* _What the exercise asks_:
Count the lines in the records below that contain the word "Lengkap", and give that figure alone.

(Data Opens)

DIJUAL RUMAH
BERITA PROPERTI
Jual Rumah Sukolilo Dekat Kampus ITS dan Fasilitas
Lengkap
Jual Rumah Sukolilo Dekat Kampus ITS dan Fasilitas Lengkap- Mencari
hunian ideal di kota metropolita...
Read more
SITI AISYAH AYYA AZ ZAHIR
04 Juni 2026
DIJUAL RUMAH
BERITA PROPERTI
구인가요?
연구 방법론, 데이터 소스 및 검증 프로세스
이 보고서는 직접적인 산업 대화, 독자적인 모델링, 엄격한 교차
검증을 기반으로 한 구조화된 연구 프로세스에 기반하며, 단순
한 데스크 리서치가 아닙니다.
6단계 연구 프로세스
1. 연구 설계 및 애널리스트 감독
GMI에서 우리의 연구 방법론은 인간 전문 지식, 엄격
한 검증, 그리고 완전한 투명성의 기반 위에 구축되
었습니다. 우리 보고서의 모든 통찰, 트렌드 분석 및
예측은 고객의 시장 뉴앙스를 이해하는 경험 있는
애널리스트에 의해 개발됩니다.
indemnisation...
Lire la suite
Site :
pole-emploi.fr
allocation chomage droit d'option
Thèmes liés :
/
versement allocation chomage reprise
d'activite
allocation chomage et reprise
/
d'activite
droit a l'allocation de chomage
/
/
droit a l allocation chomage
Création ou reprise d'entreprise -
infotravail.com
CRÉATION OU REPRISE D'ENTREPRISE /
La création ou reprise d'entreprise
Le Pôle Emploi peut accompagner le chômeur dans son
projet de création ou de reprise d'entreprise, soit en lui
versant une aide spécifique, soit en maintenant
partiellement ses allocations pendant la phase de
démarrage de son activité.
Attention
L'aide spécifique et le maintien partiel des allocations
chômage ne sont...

(Data Closes)

* _Solution to this task_:
2